2018-10-17
David Padilla, Football Strength & Conditioning Coach
If you have ever had a conversation with a football coach or, better yet, a football strength and conditioning coach about how their team trains, I would say that a good 90% percent will want to talk to you about the Big 3. The “Big 3” refers to the back squat, bench, and deadlift. Although some coaches may vary and say power clean instead of deadlift, the basic programming for their team revolves around how to get the group to be stronger in those lifts. I have been very fortunate to have been mentored as a player and further on into my career by someone who has had a different view of what strength is and how to apply it to a football team. This training has molded my view of what a “Big 3” for football really is and how to make not better gym lifters, but athletes.
If we are looking to create a better athlete then the exercise should not dictate what we are doing, it should be about achieving better movement. So, having said that, what are the 3 aspects of strength that truly translate to the football field? Bending (most of us would call this mobility), producing power, and resisting forces. Big shocker, right? Everything that the DVRT system teaches for training directly correlates to the football field.
“Bending”
Most coaches are out recruiting the biggest guys they can find, but in a one-on-one battle, in the game of football, the low man always wins. (It’s kind of an oxymoron, I know.) You can go to any football practice in America and hear a coach telling their players “You need to bend!”, regardless of the position they play. Now, as far as coaching cues go, just telling a player to bend doesn’t really teach them how to do it. This is something that the DVRT program really helps me to teach my guys. It gives me a road map on how to teach them the proper way to bend, whether in a squat or a hinge, and all while getting them REALLY strong.

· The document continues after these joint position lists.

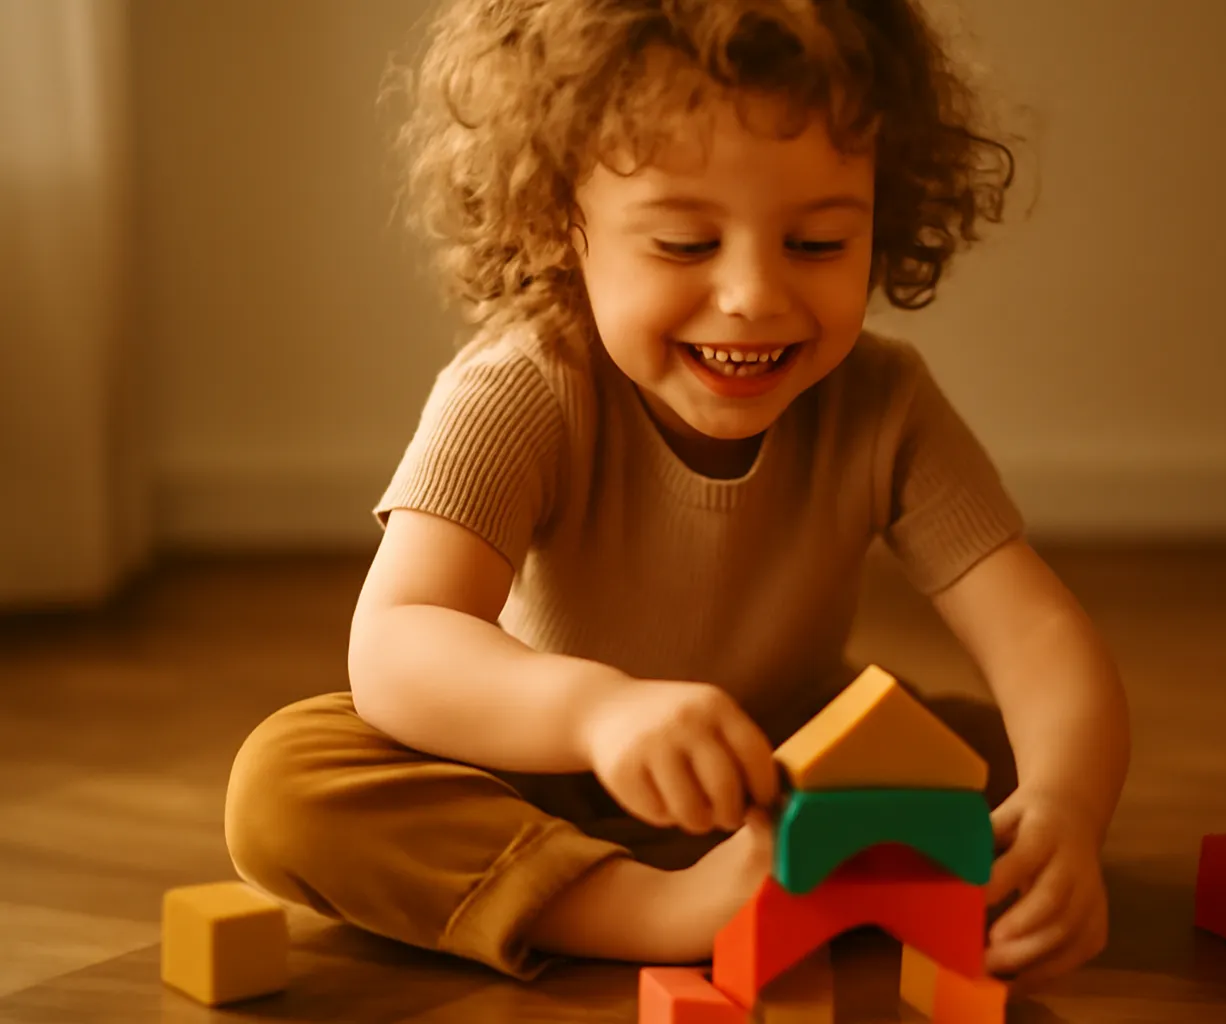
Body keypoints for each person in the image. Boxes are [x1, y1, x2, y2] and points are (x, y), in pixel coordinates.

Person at [224, 0, 1130, 994]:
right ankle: (648, 910)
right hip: (540, 778)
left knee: (1000, 752)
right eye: (687, 244)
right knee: (285, 784)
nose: (754, 295)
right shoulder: (524, 387)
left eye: (817, 243)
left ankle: (779, 873)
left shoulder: (886, 403)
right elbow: (398, 643)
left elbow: (1038, 636)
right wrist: (599, 715)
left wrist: (1068, 809)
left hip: (783, 775)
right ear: (561, 226)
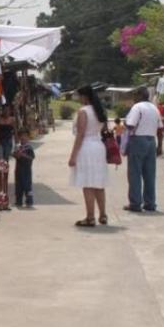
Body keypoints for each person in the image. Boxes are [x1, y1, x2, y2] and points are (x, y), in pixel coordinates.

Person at [69, 85, 109, 226]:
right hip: (98, 146)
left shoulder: (83, 111)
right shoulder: (99, 111)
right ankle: (103, 214)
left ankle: (90, 217)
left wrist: (73, 156)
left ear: (84, 96)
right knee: (99, 182)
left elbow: (80, 134)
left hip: (86, 148)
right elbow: (103, 129)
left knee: (87, 183)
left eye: (79, 96)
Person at [125, 86, 162, 212]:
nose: (134, 98)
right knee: (149, 174)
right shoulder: (154, 108)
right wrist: (160, 146)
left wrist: (125, 124)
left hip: (138, 140)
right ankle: (150, 203)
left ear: (140, 95)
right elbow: (160, 128)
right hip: (151, 141)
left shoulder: (137, 107)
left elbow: (130, 124)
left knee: (134, 173)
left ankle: (135, 204)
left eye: (135, 95)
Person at [12, 129, 35, 207]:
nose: (23, 138)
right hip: (18, 170)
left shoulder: (29, 147)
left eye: (25, 136)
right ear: (19, 137)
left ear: (28, 137)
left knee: (27, 186)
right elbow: (14, 155)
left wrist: (23, 155)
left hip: (26, 170)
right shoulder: (17, 146)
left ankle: (29, 201)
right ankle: (19, 201)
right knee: (18, 186)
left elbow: (32, 157)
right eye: (21, 136)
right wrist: (17, 154)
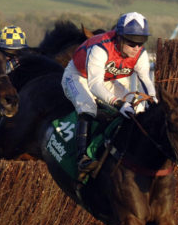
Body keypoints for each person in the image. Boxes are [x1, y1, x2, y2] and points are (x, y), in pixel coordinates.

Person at [61, 12, 157, 181]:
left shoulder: (140, 54)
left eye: (141, 42)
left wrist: (154, 100)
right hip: (78, 76)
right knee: (87, 106)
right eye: (132, 42)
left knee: (136, 108)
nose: (137, 47)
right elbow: (94, 85)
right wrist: (118, 104)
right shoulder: (100, 48)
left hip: (106, 79)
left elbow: (146, 81)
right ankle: (82, 157)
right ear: (119, 38)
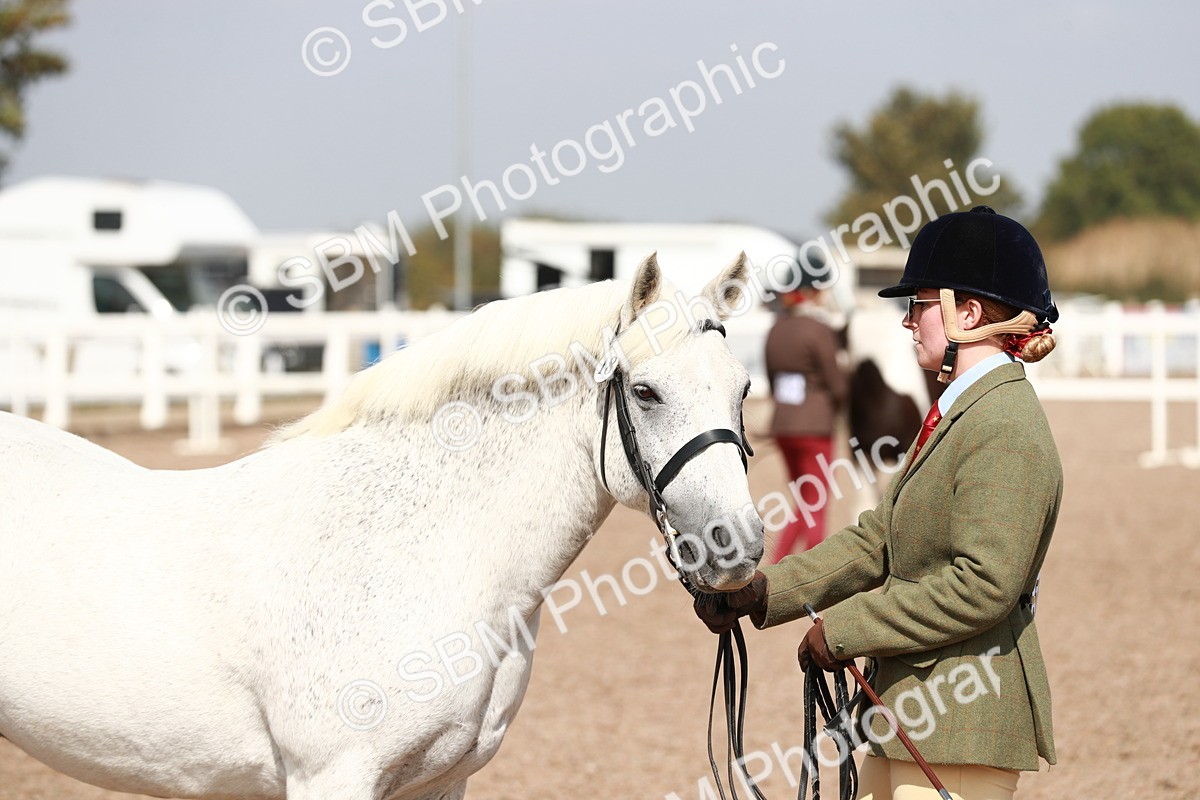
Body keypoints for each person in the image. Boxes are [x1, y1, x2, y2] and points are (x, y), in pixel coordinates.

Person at [697, 206, 1062, 800]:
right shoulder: (956, 412)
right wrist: (764, 593)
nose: (908, 321)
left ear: (967, 313)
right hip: (908, 720)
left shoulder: (1005, 424)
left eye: (919, 305)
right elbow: (879, 538)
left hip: (961, 729)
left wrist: (845, 628)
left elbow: (984, 584)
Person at [764, 285, 847, 562]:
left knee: (802, 500)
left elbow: (772, 377)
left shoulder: (776, 329)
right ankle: (810, 565)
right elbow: (836, 383)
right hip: (814, 425)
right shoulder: (817, 329)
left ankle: (779, 562)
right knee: (816, 502)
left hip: (783, 424)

For example, you would be surprised as to how many of my guys show up to camp who are supposed to be big, bad football players that move very poorly and cannot bend. I would love to get them under the bar front squatting 315 but if they don’t know how to squat and “bend” in all of the wrong places, I’m not getting them any better by having them do so. Instead, I have them bear hug squat a Ultimate Sandbag and almost miraculously we all can squat pretty well.
Producing force/power
As a strength coach for a football team, training power with my guys is some of the most fun I have. Having the Ultimate Sandbag in my toolbox has diversified how I go about doing so. In the game of football, if you want to be a good player you need to be powerful in all directions. For example, a Defensive lineman needs to be powerful when squeezing down on a blocker trying to drive him out of a gap, a DB can display power when making a break on a ball, or a QB can show their ability to create power by rolling out and throwing a ball to the opposite side of the field. Incorporating the DVRT system into our training has given me a way to train power in all planes of movement that the traditional Olympic lifts don’t. Something as simple as the lateral clean with the USB translates to a cut on the field or a rotational clean to an O lineman trying to pull down the line. These little things are HUGE in developing athleticism for my guys on the field.
Resisting forces
This may be the biggest aspect of training a football team that the Ultimate Sandbag helps me to teach; being able to resist forces (or brace) in all directions is huge. During collisions, or while making a cut to change direction, resisting forces in the opposite direction makes you better. When two players collide head-on, the person who is able to brace and stay erect through the hit is probably going to win that battle over someone who folds or gives some type of flexion in the midsection. Just holding the USB on the fists will teach you how to do this relatively quickly. The USB is so versatile that I am hard-pressed to think of an exercise that you don’t have to resist forces pushing on you and depending on where you load the body, it will completely change the way you resist and brace.
The DVRT system has added so much depth to our training, and every single movement teaches an aspect of football that most would think are unteachable off of the field. Bending (mobility), producing power, and resisting force are some of the foundational aspects of the DVRT system and it is no coincidence that those “Big 3” correlate directly to NOT just the football field, but how we must all be strong in life!